For the data that follows, return each line unchanged and drop the pictures.

══════

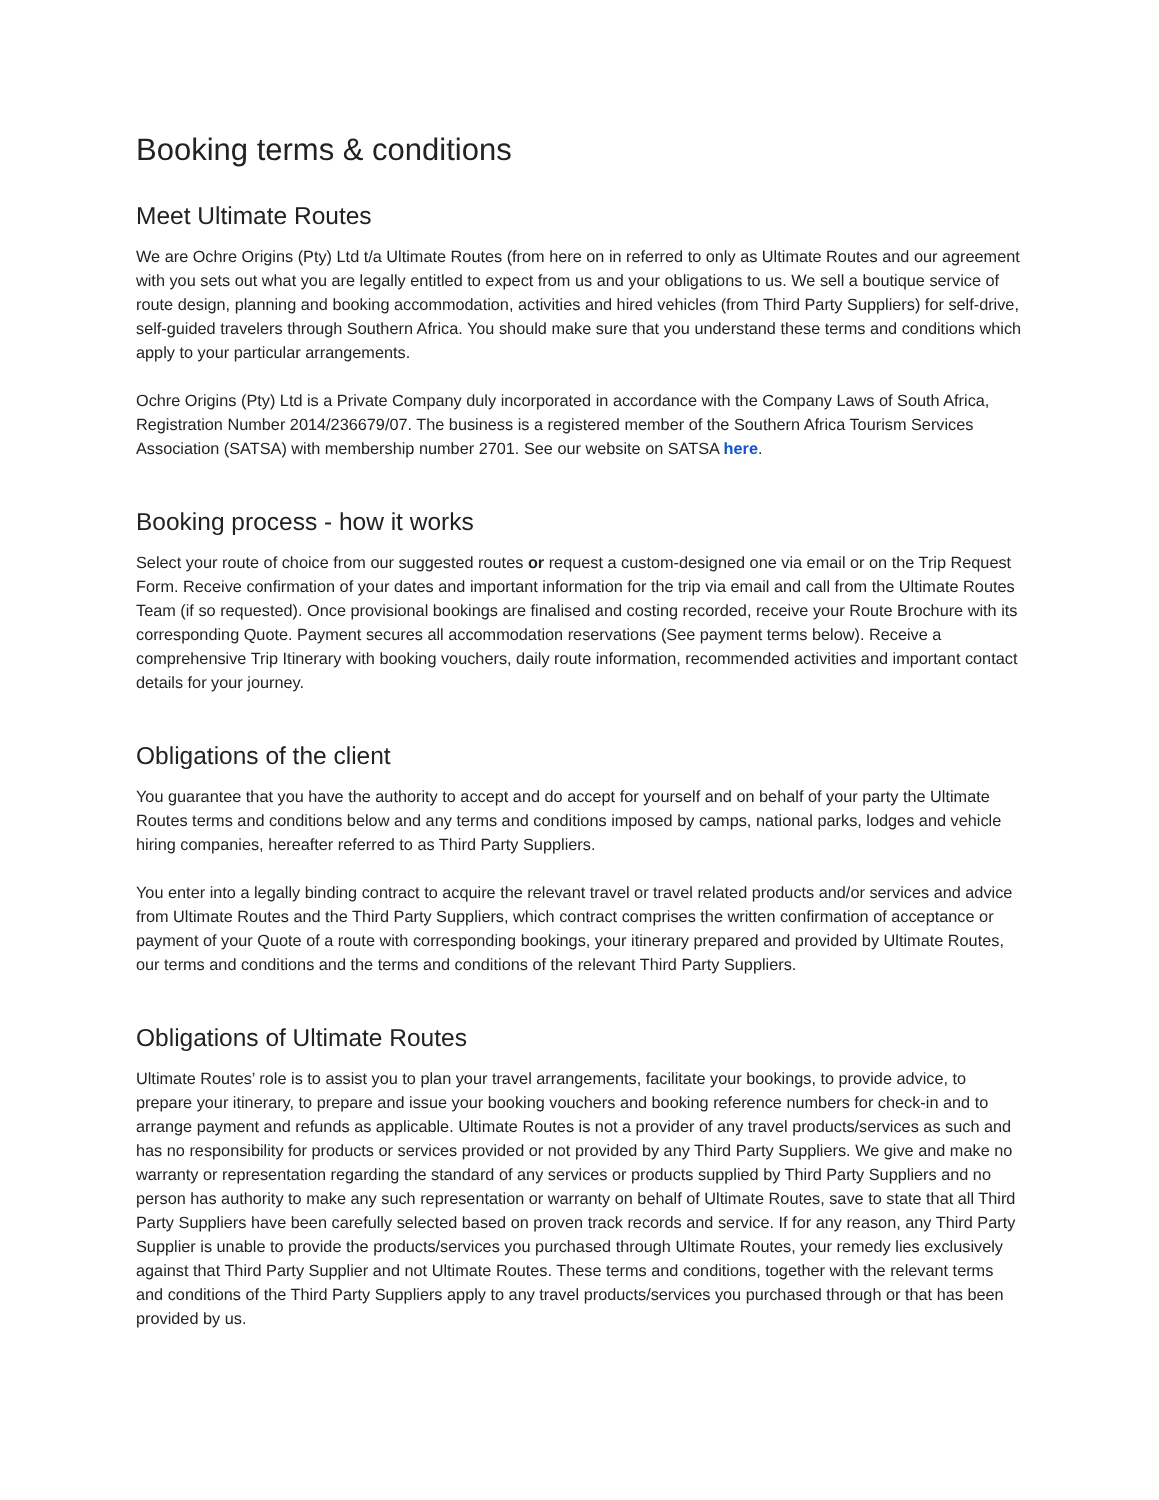Booking terms & conditions
Meet Ultimate Routes
We are Ochre Origins (Pty) Ltd t/a Ultimate Routes (from here on in referred to only as Ultimate Routes and our agreement with you sets out what you are legally entitled to expect from us and your obligations to us. We sell a boutique service of route design, planning and booking accommodation, activities and hired vehicles (from Third Party Suppliers) for self-drive, self-guided travelers through Southern Africa. You should make sure that you understand these terms and conditions which apply to your particular arrangements.
Ochre Origins (Pty) Ltd is a Private Company duly incorporated in accordance with the Company Laws of South Africa, Registration Number 2014/236679/07. The business is a registered member of the Southern Africa Tourism Services Association (SATSA) with membership number 2701. See our website on SATSA here.
Booking process - how it works
Select your route of choice from our suggested routes or request a custom-designed one via email or on the Trip Request Form. Receive confirmation of your dates and important information for the trip via email and call from the Ultimate Routes Team (if so requested). Once provisional bookings are finalised and costing recorded, receive your Route Brochure with its corresponding Quote. Payment secures all accommodation reservations (See payment terms below). Receive a comprehensive Trip Itinerary with booking vouchers, daily route information, recommended activities and important contact details for your journey.
Obligations of the client
You guarantee that you have the authority to accept and do accept for yourself and on behalf of your party the Ultimate Routes terms and conditions below and any terms and conditions imposed by camps, national parks, lodges and vehicle hiring companies, hereafter referred to as Third Party Suppliers.
You enter into a legally binding contract to acquire the relevant travel or travel related products and/or services and advice from Ultimate Routes and the Third Party Suppliers, which contract comprises the written confirmation of acceptance or payment of your Quote of a route with corresponding bookings, your itinerary prepared and provided by Ultimate Routes, our terms and conditions and the terms and conditions of the relevant Third Party Suppliers.
Obligations of Ultimate Routes
Ultimate Routes’ role is to assist you to plan your travel arrangements, facilitate your bookings, to provide advice, to prepare your itinerary, to prepare and issue your booking vouchers and booking reference numbers for check-in and to arrange payment and refunds as applicable. Ultimate Routes is not a provider of any travel products/services as such and has no responsibility for products or services provided or not provided by any Third Party Suppliers. We give and make no warranty or representation regarding the standard of any services or products supplied by Third Party Suppliers and no person has authority to make any such representation or warranty on behalf of Ultimate Routes, save to state that all Third Party Suppliers have been carefully selected based on proven track records and service. If for any reason, any Third Party Supplier is unable to provide the products/services you purchased through Ultimate Routes, your remedy lies exclusively against that Third Party Supplier and not Ultimate Routes. These terms and conditions, together with the relevant terms and conditions of the Third Party Suppliers apply to any travel products/services you purchased through or that has been provided by us.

══════

> Exercise result:
Booking terms & conditions
Meet Ultimate Routes
We are Ochre Origins (Pty) Ltd t/a Ultimate Routes (from here on in referred to only as Ultimate Routes and our agreement with you sets out what you are legally entitled to expect from us and your obligations to us. We sell a boutique service of route design, planning and booking accommodation, activities and hired vehicles (from Third Party Suppliers) for self-drive, self-guided travelers through Southern Africa. You should make sure that you understand these terms and conditions which apply to your particular arrangements.
Ochre Origins (Pty) Ltd is a Private Company duly incorporated in accordance with the Company Laws of South Africa, Registration Number 2014/236679/07. The business is a registered member of the Southern Africa Tourism Services Association (SATSA) with membership number 2701. See our website on SATSA here.
Booking process - how it works
Select your route of choice from our suggested routes or request a custom-designed one via email or on the Trip Request Form. Receive confirmation of your dates and important information for the trip via email and call from the Ultimate Routes Team (if so requested). Once provisional bookings are finalised and costing recorded, receive your Route Brochure with its corresponding Quote. Payment secures all accommodation reservations (See payment terms below). Receive a comprehensive Trip Itinerary with booking vouchers, daily route information, recommended activities and important contact details for your journey.
Obligations of the client
You guarantee that you have the authority to accept and do accept for yourself and on behalf of your party the Ultimate Routes terms and conditions below and any terms and conditions imposed by camps, national parks, lodges and vehicle hiring companies, hereafter referred to as Third Party Suppliers.
You enter into a legally binding contract to acquire the relevant travel or travel related products and/or services and advice from Ultimate Routes and the Third Party Suppliers, which contract comprises the written confirmation of acceptance or payment of your Quote of a route with corresponding bookings, your itinerary prepared and provided by Ultimate Routes, our terms and conditions and the terms and conditions of the relevant Third Party Suppliers.
Obligations of Ultimate Routes
Ultimate Routes’ role is to assist you to plan your travel arrangements, facilitate your bookings, to provide advice, to prepare your itinerary, to prepare and issue your booking vouchers and booking reference numbers for check-in and to arrange payment and refunds as applicable. Ultimate Routes is not a provider of any travel products/services as such and has no responsibility for products or services provided or not provided by any Third Party Suppliers. We give and make no warranty or representation regarding the standard of any services or products supplied by Third Party Suppliers and no person has authority to make any such representation or warranty on behalf of Ultimate Routes, save to state that all Third Party Suppliers have been carefully selected based on proven track records and service. If for any reason, any Third Party Supplier is unable to provide the products/services you purchased through Ultimate Routes, your remedy lies exclusively against that Third Party Supplier and not Ultimate Routes. These terms and conditions, together with the relevant terms and conditions of the Third Party Suppliers apply to any travel products/services you purchased through or that has been provided by us.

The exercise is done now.